---- Data extract

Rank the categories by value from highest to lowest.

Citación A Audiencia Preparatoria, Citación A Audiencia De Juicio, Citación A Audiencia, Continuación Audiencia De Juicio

--------
---- Data extract

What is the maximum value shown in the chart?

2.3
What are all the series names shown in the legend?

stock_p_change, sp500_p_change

--------

Work order: Reproduce the entries from the line with "What is the maximum value shown in the chart?" through the line with "stock_p_change, sp500_p_change", swapping "maximum" for "highest" and changing nothing else.

Exercise solution:
What is the highest value shown in the chart?

2.3
What are all the series names shown in the legend?

stock_p_change, sp500_p_change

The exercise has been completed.